In part one of this two-part series, I explained that the consequences of this pandemic for school funding will be severe. But for teachers, that’s only one of several problems, as I explain below. If you haven’t read the first article, here’s the link.
How Many U.S. Public School Teachers Will Lose Their Jobs?
We don’t know yet, of course, but during the Great Recession of 2008 nearly 300,000 teachers (and support personnel) lost their jobs. Job losses in the coming pandemic-related recession will likely be at least this bad.
For reasons I gave in the previous article, it’s almost inevitable that the coming recession will shrink funding from both property taxes and state government to a considerably greater degree even than the funding cutbacks in the Great Recession. Teachers in less-affluent districts will be hit the worst. The inequality in education funding that existed before increased greatly during the Great Recession. Nothing has changed in the 10 years following that recovery that would make this increase in inequality any different in the coming recession.
One thing that helped a great deal in the previous recession was the creation of the State Fiscal Stabilization Fund (SFSF). Under the authority of American Recovery and Reinvestment Act of 2009, $53.6 billion was contributed to public schools; without that, job losses would have been considerably worse. Will Congress pass a similar act in this recession? We shall see.
How Will School Support Systems Change?
As most teachers will tell you, during the last recession, the systems supporting teachers —ranging from librarians and maintenance personnel to in-service training programs — all suffered major cutbacks. This may or may not be true this time.
If not, it’s only because the support systems in place for public schools and school teachers never fully recovered from the last recession. For many school systems, the support cutbacks that begin in the recession continued well into the following recovery — five years after the nominal end of the recession, support cutbacks were still going on!
How Will Teachers Respond?
According to a study conducted by the National Center for Education Statistics, in the last recession 17% of public school teachers who were at the beginning of their careers left the profession entirely. The “leaver” rate was somewhat higher for teachers in private schools.
This isn’t good for schools and, of course, not good for those young people who left careers they’d spent years preparing for, but it’s actually less bad than some sources have earlier claimed — like everything else in this country, it seems, teacher employment outcomes have become politicized.
One reason that fewer teachers left the profession than some have stated is that leaving your job at the beginning of a recession is risky unless you already have a job lined up. A related statistic supports this: a National Bureau of Economic Research report shows that the quality of teacher hires measurably increased during the last recession. To look at this from a slightly different perspective, in a recession jobs are scarce, so qualified individuals that might not have gone into teaching in normal times entered the profession when other job opportunities declined.
Teacher Churn
In the last recession, as teacher layoffs began, many teachers who remained nevertheless left for other school districts. An American Education Research Association paper notes that studies support the view that many of these who switched jobs left poorer school districts for ones that were better funded — a rational move from an individual perspective that, unfortunately, has further increased the inequality of U.S. public school educations. There is no reason to think this same trend will not extend into the coming recession.
The Consequences for Students
Several studies, the Learning Policy Institute’s among them, confirm that teacher churn, while not good for students generally, is particularly bad for disadvantaged students. For one thing, a teacher who leaves a disadvantaged school district in a recession in order to take another job in a comparatively affluent school district is likely going to be one of the first school district’s better teachers — that’s why, even in the middle of a recession, they can make that switch.

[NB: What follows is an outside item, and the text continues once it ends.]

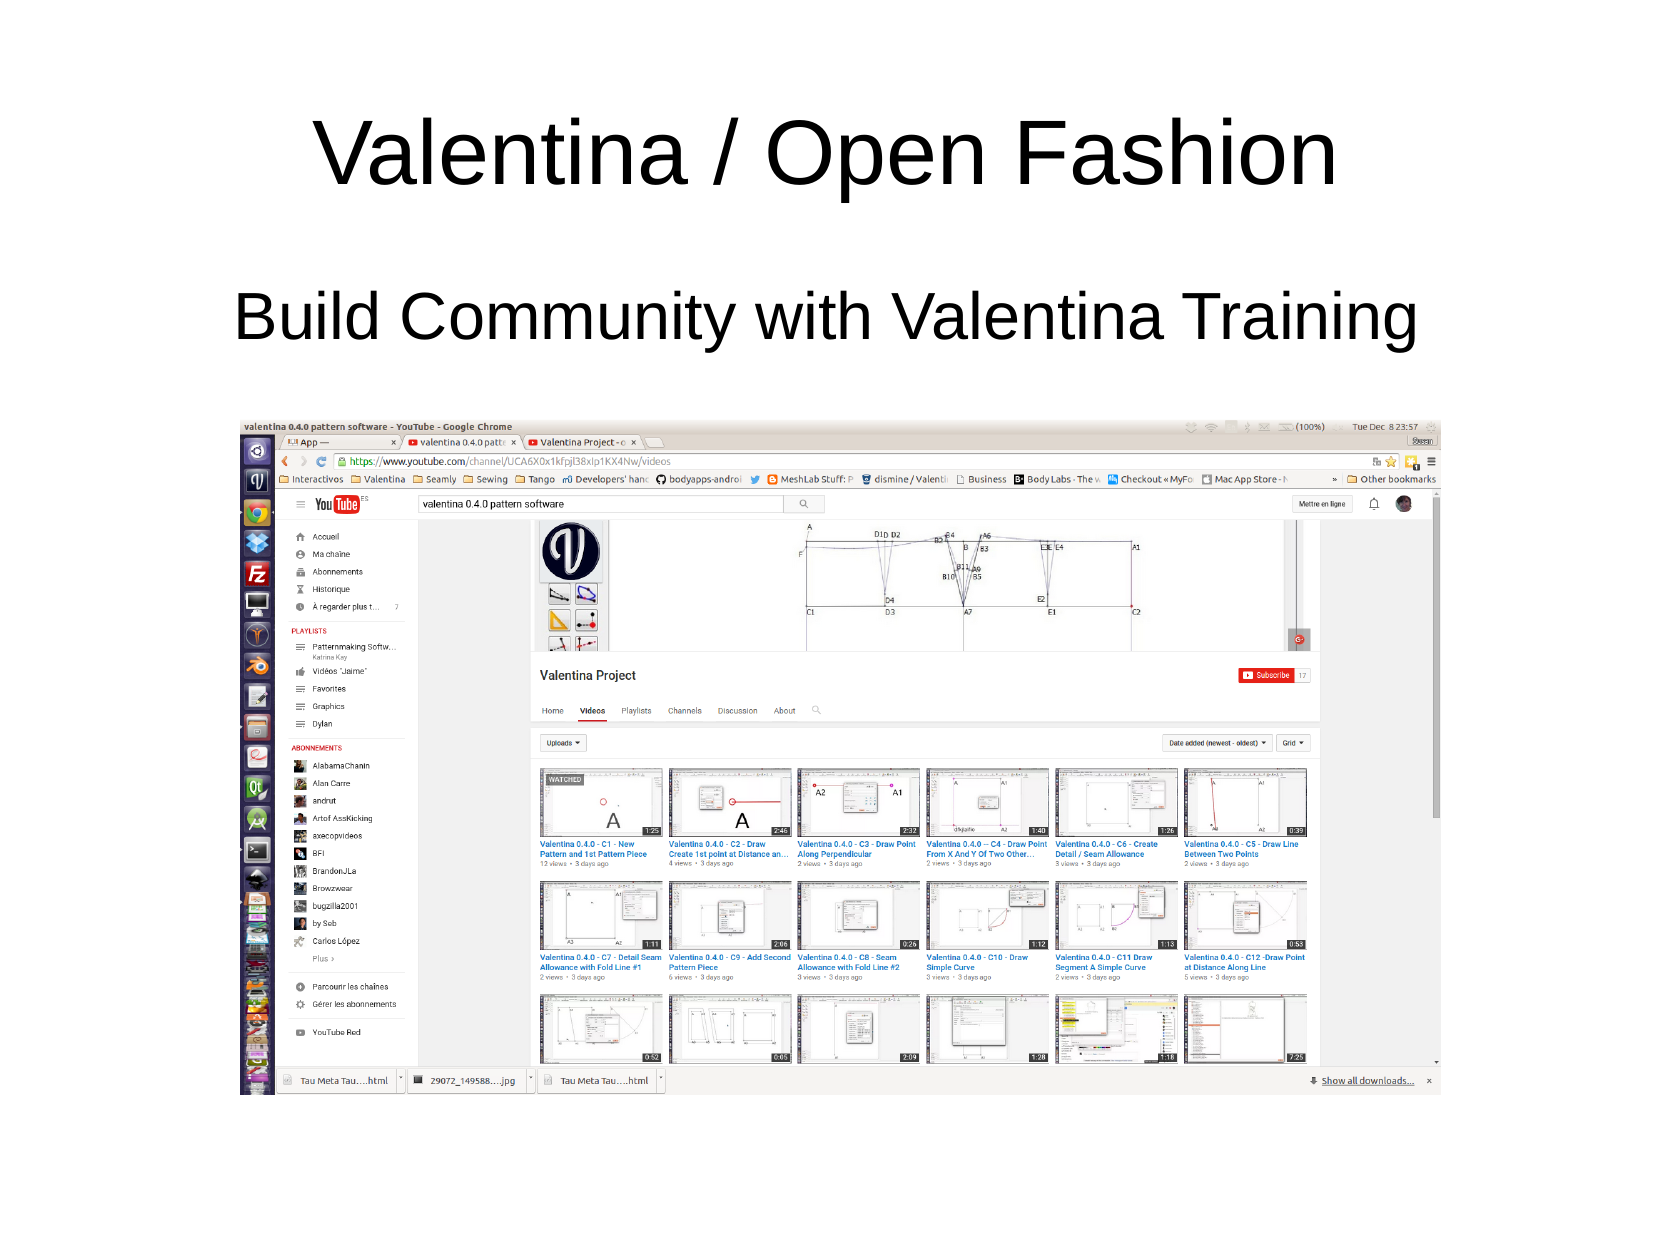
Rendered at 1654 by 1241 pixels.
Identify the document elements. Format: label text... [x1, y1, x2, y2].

The teacher who replaces the one who left is likely going to be less experienced and less qualified. Data from the Office for Civil Rights shows that school districts “serving children of color are about four times more likely to be assigned uncertified teachers.”
What Can Be Done?
As I admitted in the opening of the first of these two articles, I don’t have solutions to offer. At this point, it’s not evident that any exist. Probably the one thing that can lessen the negative impact of the coronavirus pandemic on our public school education system is the provision of emergency federal funding to make up the gap as state and municipal funding dries up.
During the last recession, the federal bailout for school funding was opposed by every Republican in the House. Since Democrats were then in the majority, the bill passed anyway and was signed by President Obama, a process explored in some detail in “Coping with Crisis: Government Reactions to the Great Recession,” available on Amazon.
Now that Republicans control both the Senate and the Presidency, will there still be a bailout for schools in the coming recession? It’s possible.
When Democrats controlled government, especially during the first Obama term, Republicans opposed other recession-related federal spending initiatives, ostensibly because the federal deficit needed to be reduced. Once Republicans assumed power in 2012, however, they passed bills that substantially reduced income tax rates and, consequently, increased the federal deficit to an all-time high.
It seems in retrospect that a lot of what at one time were political disagreements based on genuine philosophical differences have become disagreements based on partisan opposition. If that holds true in the current crisis, perhaps it will be Republicans who will bail out the schools. In the absence of substantial, strategic federal planning and funding, the plight of teachers, already generally demoralized by low wages, crowded classrooms and seemingly arbitrary political interference, will soon get a lot worse.